Heh, welcome to the world of livestreaming media. The reason why it's hard to create this kind of simple "stream in, stream out" abstraction is because most IP Voice/Video stacks are architected very differently than stateless net protocols that are popular today. IP streaming generally works by:
1. A signaling layer that helps setup the connection metadata (a layer where the sender can say they're the sender, that they'll be sending data to port n, that the data will be encoded using codec foo, etc)
2. Media streams that are opened based on the metadata transferred over the signaling layer that are usually just streams of encoded packets being pushed over the wire as fast as the media source and the network allows.

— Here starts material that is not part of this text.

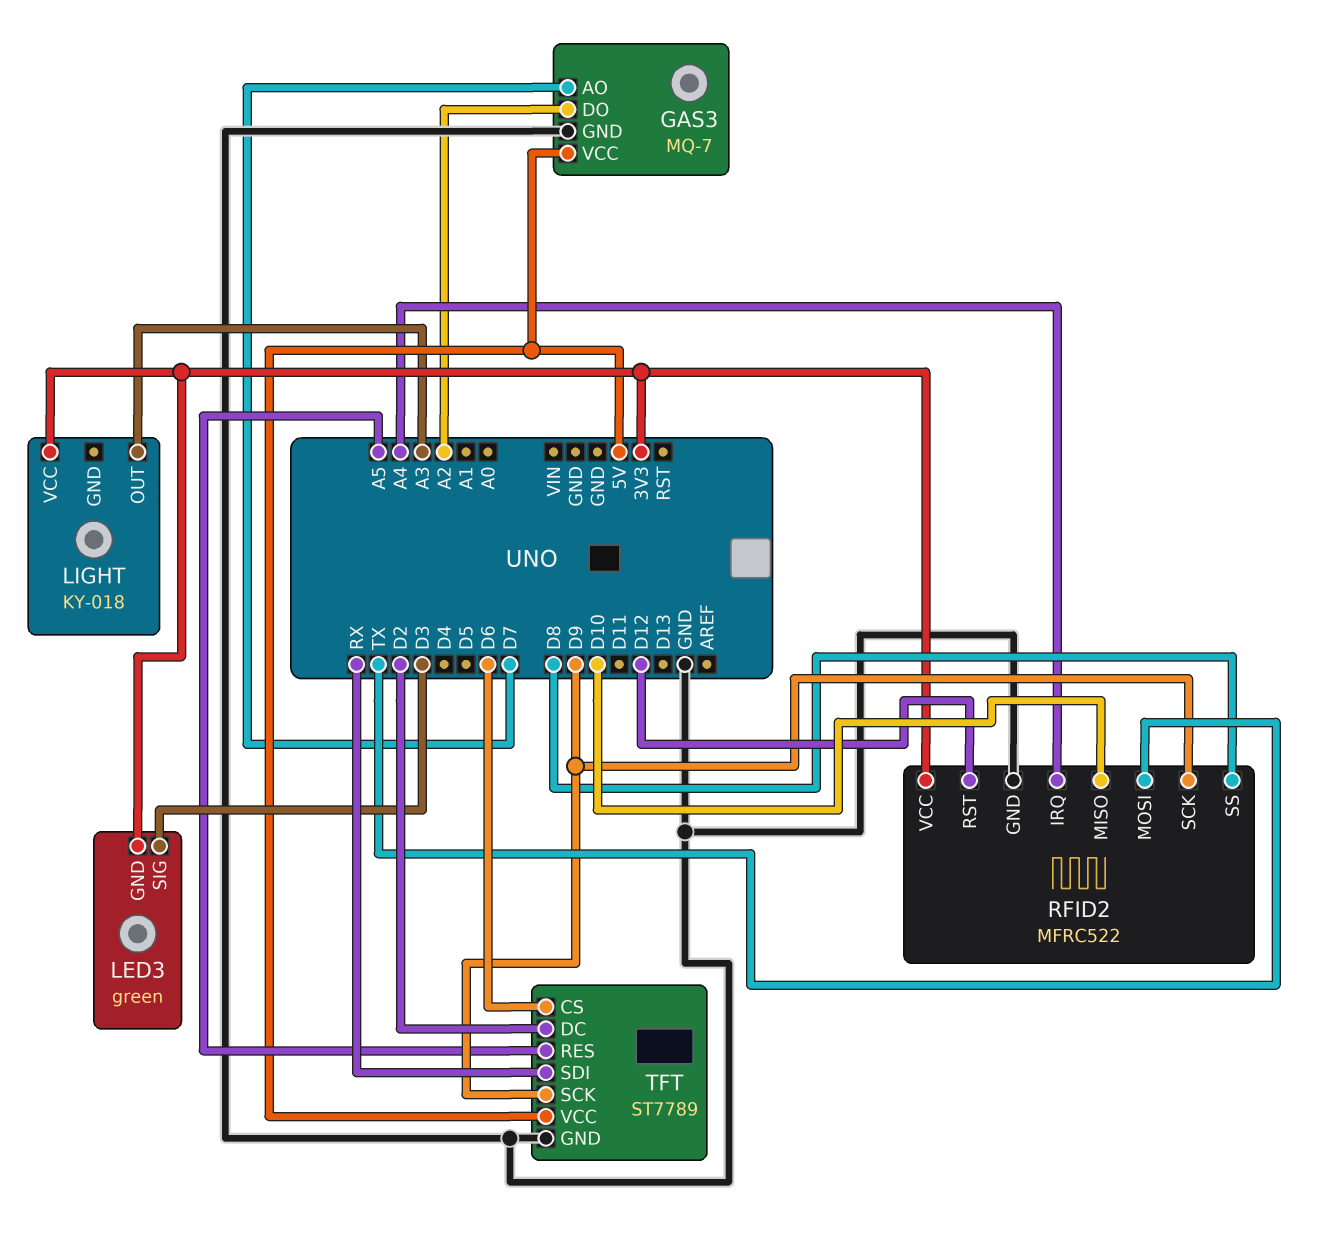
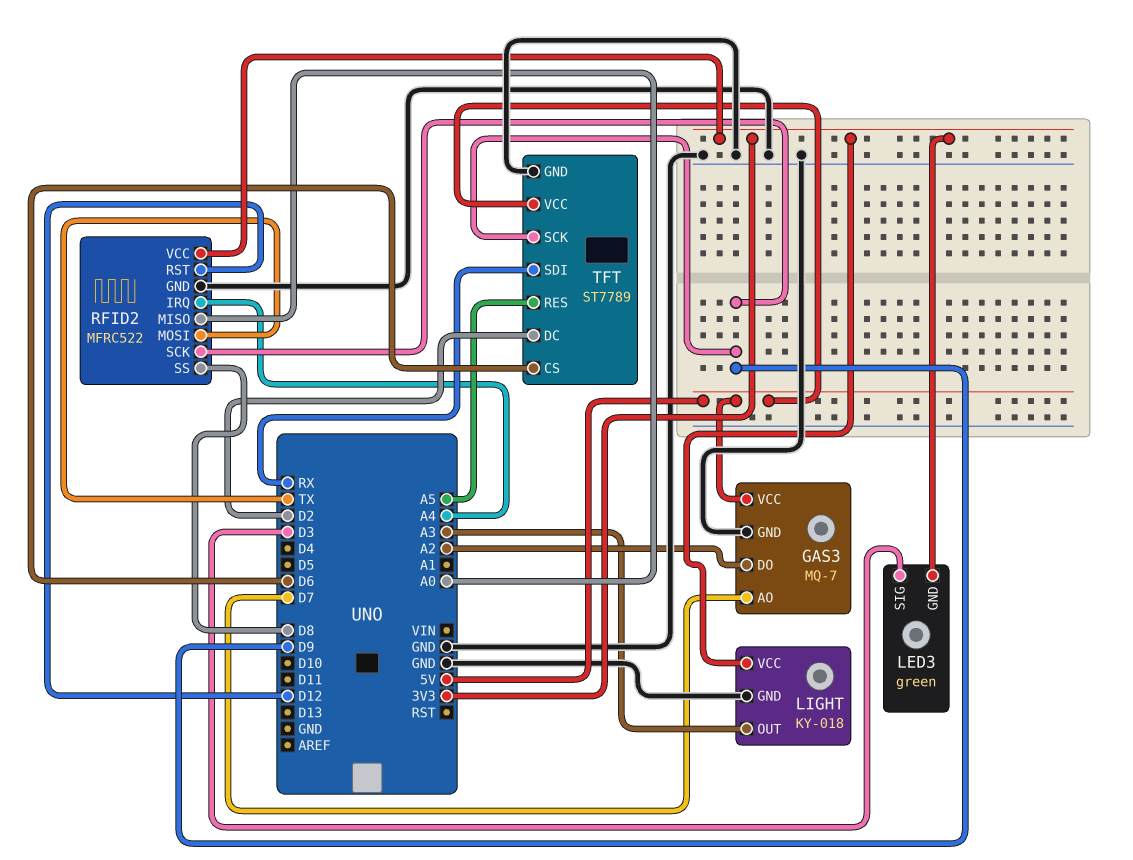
LIGHT pin GND: none -> GND
RFID2 pin MISO: D10 -> A0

Most IP Media stacks (RTSP, RTMP, WebRTC, SIP, XMPP, Matrix, etc) follow this same pattern. This is different than "modern" protocols like HTTP where signaling is bound together with data using framing (e.g. HTTP headers for signaling vs the HTTP request/response body for data.) This design makes IP media stacks especially fragile to NAT connectivity issues and especially hard to proxy. There are typically good reasons this is done (due to latency, non-blocking reads, head-of-line blocking, etc) but these "good reasons" are becoming less good as innovations in lower networking layers (like QUIC or TCPLS) create conditions that make it much easier to organize IP Media in a manner more similar to HTTP. Hopefully one day you'll just be able to take IP Media streams and "convert" or "proxy" them from one format to another.